Based on the table above we should have no problems with MSB 24 to 16 bits flipping.

For your Answer 2:

If it wasn't for table 10, stating that for PINMODE=1 only the RESET_n pin can be used as Sync input we would have used the HPF/SYNC Pin instead.

However in paragraph PULSE-SYNC MODE does state that this mode can be used for pin or command, but never mentions RESET_n signal (pin) in Figure 38 see below: Please confirm that for PINMODE=1, you are suggesting that we apply the SYNC pulse to the HPF/SYNC (pin10) to achieve synchronization.

I did read your post 1916923, I was somewhat concerned since we also have multiple ADCs (QTY-10 ADS1281) running from a common clock (2MHz) some of them serving two to three loops, thus having gaps could make the loop convergence problematic. I am glad you did point this out though.

To Summarize:

Question #1: For setup #1, I still don't understand why the MSB 24-to-16 random flipping, under what circumstances could this happen?

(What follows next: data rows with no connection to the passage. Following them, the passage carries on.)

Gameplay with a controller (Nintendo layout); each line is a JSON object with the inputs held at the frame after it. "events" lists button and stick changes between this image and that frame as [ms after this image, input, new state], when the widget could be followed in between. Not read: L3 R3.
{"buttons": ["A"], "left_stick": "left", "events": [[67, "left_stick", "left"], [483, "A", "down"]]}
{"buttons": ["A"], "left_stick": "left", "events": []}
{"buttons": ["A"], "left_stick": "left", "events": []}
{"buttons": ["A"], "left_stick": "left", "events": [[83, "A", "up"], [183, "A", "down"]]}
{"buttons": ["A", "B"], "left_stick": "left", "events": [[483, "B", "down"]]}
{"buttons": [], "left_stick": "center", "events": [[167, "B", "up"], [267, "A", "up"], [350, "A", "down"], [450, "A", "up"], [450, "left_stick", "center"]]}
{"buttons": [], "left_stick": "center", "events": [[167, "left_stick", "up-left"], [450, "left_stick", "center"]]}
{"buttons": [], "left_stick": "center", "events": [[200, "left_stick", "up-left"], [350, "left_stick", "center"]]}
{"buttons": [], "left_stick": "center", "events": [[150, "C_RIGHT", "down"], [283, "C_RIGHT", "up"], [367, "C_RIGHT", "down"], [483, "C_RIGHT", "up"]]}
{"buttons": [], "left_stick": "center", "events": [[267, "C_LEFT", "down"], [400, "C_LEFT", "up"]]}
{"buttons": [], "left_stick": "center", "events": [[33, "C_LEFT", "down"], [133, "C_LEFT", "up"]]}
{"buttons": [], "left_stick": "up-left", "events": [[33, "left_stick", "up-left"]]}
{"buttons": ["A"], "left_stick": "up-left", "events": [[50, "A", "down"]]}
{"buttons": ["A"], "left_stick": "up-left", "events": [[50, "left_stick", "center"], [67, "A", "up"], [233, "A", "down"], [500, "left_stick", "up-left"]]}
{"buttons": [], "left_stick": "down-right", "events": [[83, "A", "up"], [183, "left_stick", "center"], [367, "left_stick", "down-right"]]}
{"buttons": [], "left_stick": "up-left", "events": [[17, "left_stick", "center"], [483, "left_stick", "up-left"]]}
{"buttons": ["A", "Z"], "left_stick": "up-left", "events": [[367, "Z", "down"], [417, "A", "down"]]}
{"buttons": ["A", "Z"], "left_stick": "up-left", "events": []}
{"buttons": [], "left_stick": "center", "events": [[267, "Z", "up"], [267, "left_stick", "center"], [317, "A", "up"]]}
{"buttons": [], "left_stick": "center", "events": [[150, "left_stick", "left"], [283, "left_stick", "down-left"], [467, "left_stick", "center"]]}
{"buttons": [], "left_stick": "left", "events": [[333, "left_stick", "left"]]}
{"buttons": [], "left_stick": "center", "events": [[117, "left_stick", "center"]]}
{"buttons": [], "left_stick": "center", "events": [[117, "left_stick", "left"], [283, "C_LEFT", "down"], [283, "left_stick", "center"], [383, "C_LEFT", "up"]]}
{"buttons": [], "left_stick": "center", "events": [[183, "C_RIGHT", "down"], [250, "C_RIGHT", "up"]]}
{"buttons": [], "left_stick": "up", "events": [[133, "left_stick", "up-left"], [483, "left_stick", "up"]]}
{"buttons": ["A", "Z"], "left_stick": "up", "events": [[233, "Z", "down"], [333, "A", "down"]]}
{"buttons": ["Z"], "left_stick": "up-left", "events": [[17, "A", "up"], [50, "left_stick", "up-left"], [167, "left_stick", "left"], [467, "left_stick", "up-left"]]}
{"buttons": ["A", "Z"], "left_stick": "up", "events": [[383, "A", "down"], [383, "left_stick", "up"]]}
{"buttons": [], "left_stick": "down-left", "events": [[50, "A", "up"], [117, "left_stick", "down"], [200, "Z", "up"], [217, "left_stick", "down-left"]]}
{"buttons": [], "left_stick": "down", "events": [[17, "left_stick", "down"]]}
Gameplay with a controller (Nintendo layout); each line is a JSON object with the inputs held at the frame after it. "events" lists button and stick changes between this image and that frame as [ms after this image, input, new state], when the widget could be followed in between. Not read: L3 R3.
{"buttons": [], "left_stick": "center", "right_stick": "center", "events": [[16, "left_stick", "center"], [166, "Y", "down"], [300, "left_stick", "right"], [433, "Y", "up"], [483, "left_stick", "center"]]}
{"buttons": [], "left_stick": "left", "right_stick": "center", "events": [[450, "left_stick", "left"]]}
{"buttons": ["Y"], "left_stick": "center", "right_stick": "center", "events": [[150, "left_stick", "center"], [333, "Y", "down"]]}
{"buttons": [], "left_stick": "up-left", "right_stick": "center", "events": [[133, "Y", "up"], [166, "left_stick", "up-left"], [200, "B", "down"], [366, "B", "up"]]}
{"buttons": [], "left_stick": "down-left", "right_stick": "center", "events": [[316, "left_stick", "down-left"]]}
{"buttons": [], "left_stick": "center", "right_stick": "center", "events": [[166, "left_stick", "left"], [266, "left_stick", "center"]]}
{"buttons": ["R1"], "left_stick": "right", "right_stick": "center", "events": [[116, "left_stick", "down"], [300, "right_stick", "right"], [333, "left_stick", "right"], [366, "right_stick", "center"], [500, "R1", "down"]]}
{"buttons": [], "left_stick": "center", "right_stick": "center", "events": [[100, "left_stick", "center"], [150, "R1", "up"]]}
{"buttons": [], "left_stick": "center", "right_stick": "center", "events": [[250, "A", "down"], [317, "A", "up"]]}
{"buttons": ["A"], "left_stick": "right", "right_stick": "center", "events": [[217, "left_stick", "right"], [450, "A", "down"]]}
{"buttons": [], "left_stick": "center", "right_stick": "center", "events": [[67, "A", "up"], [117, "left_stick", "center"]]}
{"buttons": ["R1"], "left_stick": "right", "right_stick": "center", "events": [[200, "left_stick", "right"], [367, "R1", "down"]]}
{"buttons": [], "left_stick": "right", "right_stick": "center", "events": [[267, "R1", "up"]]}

A possible hint, while adjusting (up or down within the 0 to +5V scale) the DC input voltage, we noticed that during the voltage transition the MSBs would be very stable while the LSBs appeared as if they were counting up, once we stop changing the DC level (within ~1sec) the MSBs and LSBs would go back to random flipping.

Question #2: (Just a statement)  For setup #2, please confirm that for PINMODE=1, you are suggesting to have POR on the RESET_n (pin 20), and apply a SYNC clock to on the HPF/SYNC (PIN10).

Question #3: For setup #2, with exactly 2.000MHz, with FIR decimation of 4096 (FIR data rate of 122.07 SPS) what should the RESET_n Pulse Width and Period be? How does this relate (or fold into) to the 62.5Hz multiples for the RESET_n.

Regards,

Arsham

Hi Arsham,

Sorry, It's been awhile since I've looked at the pinmode on this device. In pinmode, there is actually no option for continuous-sync mode, you can only use pulse convert mode, as shown in table 9:

NOTE: With pinmode = 1 and MOD = 0, the HPF/SYNC pin controls the high-pass filter and the nRESET pin is used for synchronizing conversions.

1. Have you looked into the possibility of an SPI communication issue? The ADS1281 data should be read on the rising edge of SCLK (SPI mode 0). Otherwise, I'm not sure why you would see the MSBs flip. LSBs flipping is normal due to noise
2. Do not apply a clock to the SYNC pin while in pinmode - The nRESET pin controls synchronizations in pinmode. Is there a reason why you need to re-synchronize the ADC so often?
3. I would go by the SYNC pin timing as shown in figure 38 and table 11 for synchronizing the ADC (using pulse-sync mode).
   
   

Best Regards,
Chris